→ **PROBLEM DESCRIPTION**
Render the recognized text of every item below as a JSON list of strings, one string per line, omitting blank lines.

→ **DATA RECORDS**
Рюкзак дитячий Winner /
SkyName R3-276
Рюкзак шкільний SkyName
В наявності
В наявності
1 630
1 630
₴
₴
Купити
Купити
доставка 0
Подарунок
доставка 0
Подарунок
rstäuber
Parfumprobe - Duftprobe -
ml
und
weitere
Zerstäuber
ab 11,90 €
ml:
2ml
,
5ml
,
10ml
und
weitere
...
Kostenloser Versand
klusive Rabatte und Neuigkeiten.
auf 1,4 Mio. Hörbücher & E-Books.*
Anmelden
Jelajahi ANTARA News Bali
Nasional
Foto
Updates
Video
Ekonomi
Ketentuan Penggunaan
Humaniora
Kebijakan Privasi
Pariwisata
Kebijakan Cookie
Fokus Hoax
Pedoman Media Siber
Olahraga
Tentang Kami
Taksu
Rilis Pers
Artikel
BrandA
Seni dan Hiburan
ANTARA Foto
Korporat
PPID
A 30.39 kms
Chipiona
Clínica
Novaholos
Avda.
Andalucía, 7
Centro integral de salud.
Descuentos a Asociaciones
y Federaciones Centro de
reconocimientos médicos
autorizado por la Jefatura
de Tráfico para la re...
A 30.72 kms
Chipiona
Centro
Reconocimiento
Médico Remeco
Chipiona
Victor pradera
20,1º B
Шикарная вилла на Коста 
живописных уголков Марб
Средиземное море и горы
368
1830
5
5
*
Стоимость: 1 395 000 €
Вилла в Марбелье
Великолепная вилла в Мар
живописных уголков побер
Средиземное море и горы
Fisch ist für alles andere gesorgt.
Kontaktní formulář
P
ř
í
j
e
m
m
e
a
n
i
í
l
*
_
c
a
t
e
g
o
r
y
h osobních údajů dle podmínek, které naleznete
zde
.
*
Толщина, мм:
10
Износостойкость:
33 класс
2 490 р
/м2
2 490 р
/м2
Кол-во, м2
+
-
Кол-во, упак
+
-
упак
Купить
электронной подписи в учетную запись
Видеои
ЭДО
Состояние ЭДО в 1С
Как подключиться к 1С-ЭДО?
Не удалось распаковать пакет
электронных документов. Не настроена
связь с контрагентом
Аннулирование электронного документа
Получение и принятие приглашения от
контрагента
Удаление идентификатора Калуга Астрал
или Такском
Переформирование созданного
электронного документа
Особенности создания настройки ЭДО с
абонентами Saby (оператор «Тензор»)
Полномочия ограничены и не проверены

→ **SOLUTION FOR THIS PROBLEM**
[
  "Рюкзак дитячий Winner /",
  "SkyName R3-276",
  "Рюкзак шкільний SkyName",
  "В наявності",
  "В наявності",
  "1 630",
  "1 630",
  "₴",
  "₴",
  "Купити",
  "Купити",
  "доставка 0",
  "Подарунок",
  "доставка 0",
  "Подарунок",
  "rstäuber",
  "Parfumprobe - Duftprobe -",
  "ml",
  "und",
  "weitere",
  "Zerstäuber",
  "ab 11,90 €",
  "ml:",
  "2ml",
  ",",
  "5ml",
  ",",
  "10ml",
  "und",
  "weitere",
  "...",
  "Kostenloser Versand",
  "klusive Rabatte und Neuigkeiten.",
  "auf 1,4 Mio. Hörbücher & E-Books.*",
  "Anmelden",
  "Jelajahi ANTARA News Bali",
  "Nasional",
  "Foto",
  "Updates",
  "Video",
  "Ekonomi",
  "Ketentuan Penggunaan",
  "Humaniora",
  "Kebijakan Privasi",
  "Pariwisata",
  "Kebijakan Cookie",
  "Fokus Hoax",
  "Pedoman Media Siber",
  "Olahraga",
  "Tentang Kami",
  "Taksu",
  "Rilis Pers",
  "Artikel",
  "BrandA",
  "Seni dan Hiburan",
  "ANTARA Foto",
  "Korporat",
  "PPID",
  "A 30.39 kms",
  "Chipiona",
  "Clínica",
  "Novaholos",
  "Avda.",
  "Andalucía, 7",
  "Centro integral de salud.",
  "Descuentos a Asociaciones",
  "y Federaciones Centro de",
  "reconocimientos médicos",
  "autorizado por la Jefatura",
  "de Tráfico para la re...",
  "A 30.72 kms",
  "Chipiona",
  "Centro",
  "Reconocimiento",
  "Médico Remeco",
  "Chipiona",
  "Victor pradera",
  "20,1º B",
  "Шикарная вилла на Коста ",
  "живописных уголков Марб",
  "Средиземное море и горы",
  "368",
  "1830",
  "5",
  "5",
  "*",
  "Стоимость: 1 395 000 €",
  "Вилла в Марбелье",
  "Великолепная вилла в Мар",
  "живописных уголков побер",
  "Средиземное море и горы",
  "Fisch ist für alles andere gesorgt.",
  "Kontaktní formulář",
  "P",
  "ř",
  "í",
  "j",
  "e",
  "m",
  "m",
  "e",
  "a",
  "n",
  "i",
  "í",
  "l",
  "*",
  "_",
  "c",
  "a",
  "t",
  "e",
  "g",
  "o",
  "r",
  "y",
  "h osobních údajů dle podmínek, které naleznete",
  "zde",
  ".",
  "*",
  "Толщина, мм:",
  "10",
  "Износостойкость:",
  "33 класс",
  "2 490 р",
  "/м2",
  "2 490 р",
  "/м2",
  "Кол-во, м2",
  "+",
  "-",
  "Кол-во, упак",
  "+",
  "-",
  "упак",
  "Купить",
  "электронной подписи в учетную запись",
  "Видеои",
  "ЭДО",
  "Состояние ЭДО в 1С",
  "Как подключиться к 1С-ЭДО?",
  "Не удалось распаковать пакет",
  "электронных документов. Не настроена",
  "связь с контрагентом",
  "Аннулирование электронного документа",
  "Получение и принятие приглашения от",
  "контрагента",
  "Удаление идентификатора Калуга Астрал",
  "или Такском",
  "Переформирование созданного",
  "электронного документа",
  "Особенности создания настройки ЭДО с",
  "абонентами Saby (оператор «Тензор»)",
  "Полномочия ограничены и не проверены"
]